Solicitor advocate training costs roughly £3,300 (excluding travel and occasional overnights). Most of this consists of the training fee. There is no training fee per se at Faculty. However, there are numerous incidental costs, including books, IT, and of course the traditional attire. Conservatively, I would put the cost at about £5,000-£6,000, minimum. Also, most solicitor advocate training takes place at weekends, while candidates continue to practise. By contrast, devils must give up legal practice. Therefore, it’s almost inevitable that devils set aside nine months with little or no income, while having to meet living costs.
Undoubtedly, going to the bar remains the more costly option. This raises the question of when is best to undertake the adventure. Some approaching the end of university might decide that, after years of undergraduate impecuniosity, what’s another 21 months? Others might prefer to gain some practical experience, and build up a nest egg.
In retrospect, I’m glad I didn’t go straight to the bar. However, it’s very much a personal choice. When I undertook solicitor advocate training, then went to the bar a few years later, I felt as though I was arriving with some wisdom – comforting when many classmates are conspicuously younger and bristling with natural smarts.
The bar is much more diverse these days. True, it still has some way to go, as it knows. To this end, scholarships are available. That said, qualifying as an advocate in Scotland is much more accessible than qualifying as a barrister south of the border.

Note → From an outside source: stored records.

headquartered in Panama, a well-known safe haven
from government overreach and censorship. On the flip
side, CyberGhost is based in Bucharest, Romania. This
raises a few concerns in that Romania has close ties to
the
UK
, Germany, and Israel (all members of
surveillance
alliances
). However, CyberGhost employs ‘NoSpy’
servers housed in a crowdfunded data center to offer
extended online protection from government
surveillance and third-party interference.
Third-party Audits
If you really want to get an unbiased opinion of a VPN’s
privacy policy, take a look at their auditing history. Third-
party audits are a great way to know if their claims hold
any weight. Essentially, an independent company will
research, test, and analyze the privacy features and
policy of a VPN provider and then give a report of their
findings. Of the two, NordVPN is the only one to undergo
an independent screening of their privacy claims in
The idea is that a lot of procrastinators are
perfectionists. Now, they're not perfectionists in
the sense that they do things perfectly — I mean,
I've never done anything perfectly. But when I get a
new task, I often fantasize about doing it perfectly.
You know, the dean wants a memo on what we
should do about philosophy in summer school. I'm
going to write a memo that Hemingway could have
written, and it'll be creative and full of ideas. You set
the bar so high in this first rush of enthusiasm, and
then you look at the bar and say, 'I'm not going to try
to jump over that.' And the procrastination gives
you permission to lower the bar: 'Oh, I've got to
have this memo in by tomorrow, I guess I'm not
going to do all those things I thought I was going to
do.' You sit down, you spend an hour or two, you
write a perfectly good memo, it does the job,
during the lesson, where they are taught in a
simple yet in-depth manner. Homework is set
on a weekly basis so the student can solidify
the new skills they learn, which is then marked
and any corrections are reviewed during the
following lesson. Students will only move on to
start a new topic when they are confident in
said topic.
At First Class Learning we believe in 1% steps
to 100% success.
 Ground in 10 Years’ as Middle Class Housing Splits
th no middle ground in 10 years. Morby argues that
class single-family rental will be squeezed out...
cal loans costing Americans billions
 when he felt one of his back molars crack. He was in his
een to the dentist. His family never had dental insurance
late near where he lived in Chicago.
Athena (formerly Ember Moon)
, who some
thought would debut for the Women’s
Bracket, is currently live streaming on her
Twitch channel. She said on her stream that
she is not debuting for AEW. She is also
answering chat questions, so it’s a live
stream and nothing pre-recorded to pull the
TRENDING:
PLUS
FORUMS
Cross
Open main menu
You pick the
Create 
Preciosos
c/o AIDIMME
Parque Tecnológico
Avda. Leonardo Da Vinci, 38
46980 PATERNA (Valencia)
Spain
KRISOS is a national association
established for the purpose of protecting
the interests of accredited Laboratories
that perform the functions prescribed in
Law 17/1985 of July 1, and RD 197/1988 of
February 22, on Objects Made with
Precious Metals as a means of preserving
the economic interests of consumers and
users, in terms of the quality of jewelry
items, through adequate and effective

Ultimately, whether someone goes to the bar at all, and if so, when, depends very much on personal aspirations and circumstances. If you possess that zeal, however, and a reasonably sound head; if you’re willing to put in enough hours of study, and to squirrel away sufficient savings, then it’s an experience that has much to offer. Whatever its outcome for you, it’ll change the way you look at the law and think about it… forever.
For the bar exams, the most up-to-date versions of Greens Annotated Rules of the Court of Session, Sheriff Court Rules and Criminal Procedure Act 1995 are indispensable (plus an unannotated version of the Act). When I studied, Hennessy’s Civil Procedure & Practice (5th ed) and Raitt on Evidence (3rd ed) had just been published, both excellent resources. I suggest supplementing such textbooks, e.g. by reference to Court of Session Practice, as edited by the Lord President and others. Criminal is trickier for those lacking practical experience. The principal text, Renton & Brown, is extremely pricy. However, the annotations to the 1995 Act provide a decent framework for further reading.

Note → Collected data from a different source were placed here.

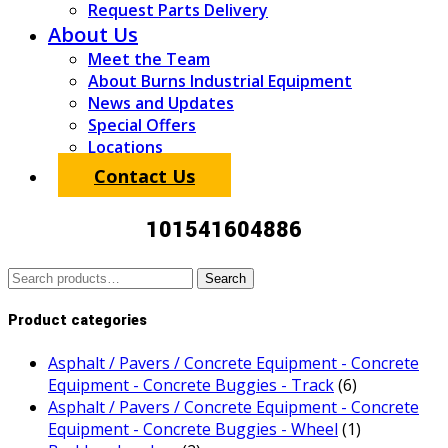
Request Parts Delivery
About Us
Meet the Team
About Burns Industrial Equipment
News and Updates
Special Offers
Locations
Contact Us
101541604886
Search
Search
for:
Product categories
Asphalt / Pavers / Concrete Equipment - Concrete
Equipment - Concrete Buggies - Track
(6)
Asphalt / Pavers / Concrete Equipment - Concrete
Equipment - Concrete Buggies - Wheel
(1)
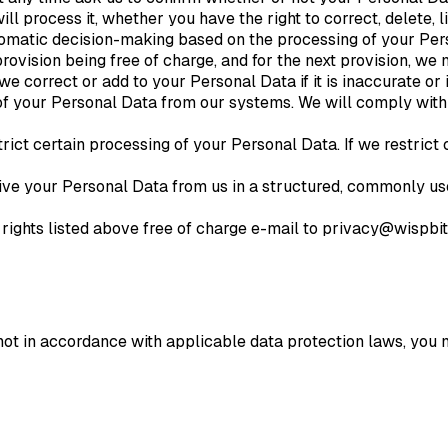
ill process it, whether you have the right to correct, delete,
matic decision-making based on the processing of your Person
 provision being free of charge, and for the next provision, w
e correct or add to your Personal Data if it is inaccurate or
of your Personal Data from our systems. We will comply with
trict certain processing of your Personal Data. If we restrict
eive your Personal Data from us in a structured, commonly u
 rights listed above free of charge e-mail to privacy@wispb
not in accordance with applicable data protection laws, you m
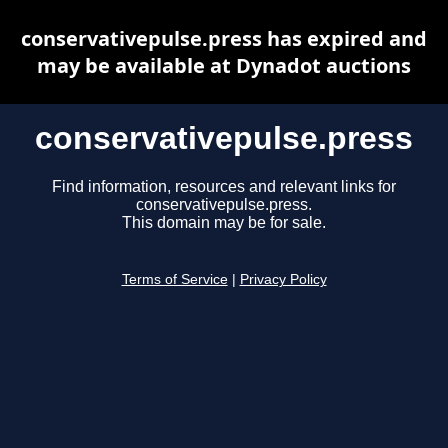
conservativepulse.press has expired and
may be available at Dynadot auctions
conservativepulse.press
Find information, resources and relevant links for
conservativepulse.press.
This domain may be for sale.
Terms of Service
|
Privacy Policy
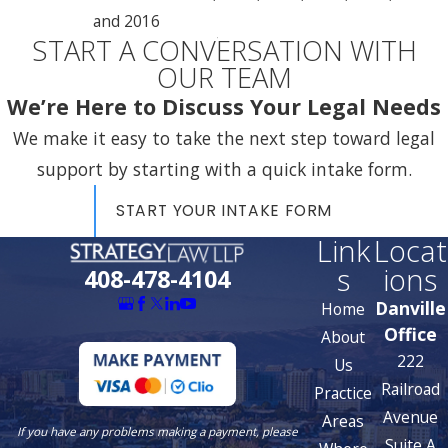
and 2016
START A CONVERSATION WITH
OUR TEAM
We’re Here to Discuss Your Legal Needs
We make it easy to take the next step toward legal
support by starting with a quick intake form.
START YOUR INTAKE FORM
Link
Locat
s
ions
408-478-4104
Danville
Home
Office
About
222
Us
Railroad
Practice
Avenue
Areas
If you have any problems making a payment, please
Suite A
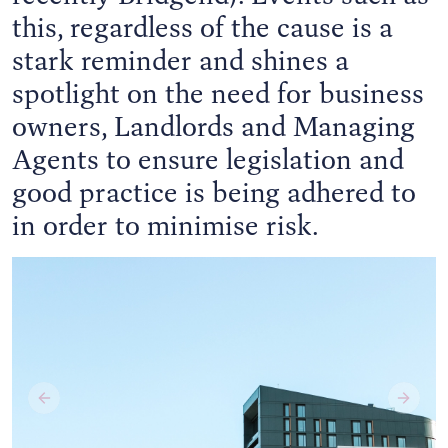
this, regardless of the cause is a
stark reminder and shines a
spotlight on the need for business
owners, Landlords and Managing
Agents to ensure legislation and
good practice is being adhered to
in order to minimise risk.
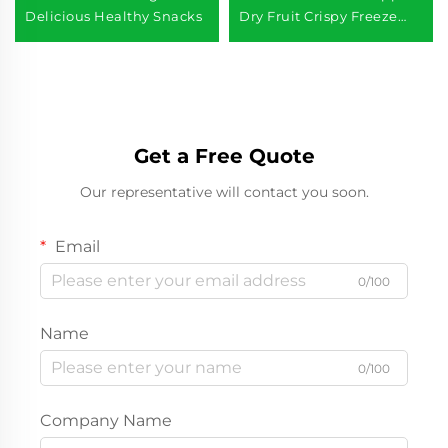
Delicious Healthy Snacks
Dry Fruit Crispy Freeze
Dried Apples
Get a Free Quote
Our representative will contact you soon.
Email
0/100
Name
0/100
Company Name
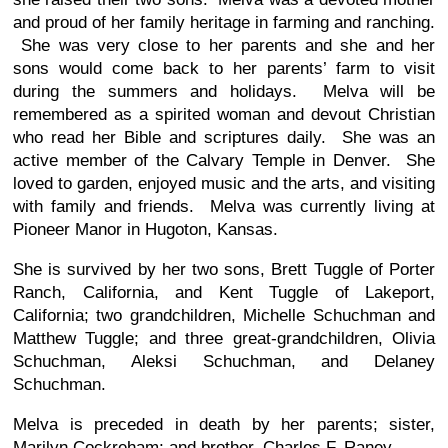
and proud of her family heritage in farming and ranching.
She was very close to her parents and she and her
sons would come back to her parents’ farm to visit
during the summers and holidays. Melva will be
remembered as a spirited woman and devout Christian
who read her Bible and scriptures daily. She was an
active member of the Calvary Temple in Denver. She
loved to garden, enjoyed music and the arts, and visiting
with family and friends. Melva was currently living at
Pioneer Manor in Hugoton, Kansas.
She is survived by her two sons, Brett Tuggle of Porter
Ranch, California, and Kent Tuggle of Lakeport,
California; two grandchildren, Michelle Schuchman and
Matthew Tuggle; and three great-grandchildren, Olivia
Schuchman, Aleksi Schuchman, and Delaney
Schuchman.
Melva is preceded in death by her parents; sister,
Marilyn Cockreham; and brother, Charles F. Raney.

Before committing to book study, I strongly suggest familiarising yourself with past papers to identify areas in your knowledge that need updating, or where you draw a complete blank.

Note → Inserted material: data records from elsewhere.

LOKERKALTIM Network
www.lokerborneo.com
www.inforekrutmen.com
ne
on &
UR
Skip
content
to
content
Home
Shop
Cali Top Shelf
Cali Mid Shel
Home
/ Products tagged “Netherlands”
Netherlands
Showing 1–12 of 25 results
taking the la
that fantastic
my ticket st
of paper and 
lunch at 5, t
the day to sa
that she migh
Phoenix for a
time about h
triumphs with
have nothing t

Besides a new laptop, probably your wig will be your single most expensive purchase. Legal outfitters sell these for around £500, or you may find one second hand – check its quality and fit. Don’t necessarily buy the rest of the gear from legal outfitters. Many other retailers sell the traditional evening tailcoat and stripy morning trousers, some at extremely competitive prices (especially online). And, if you register for VAT pre-call, you may be able to reclaim one sixth as a business setup expense.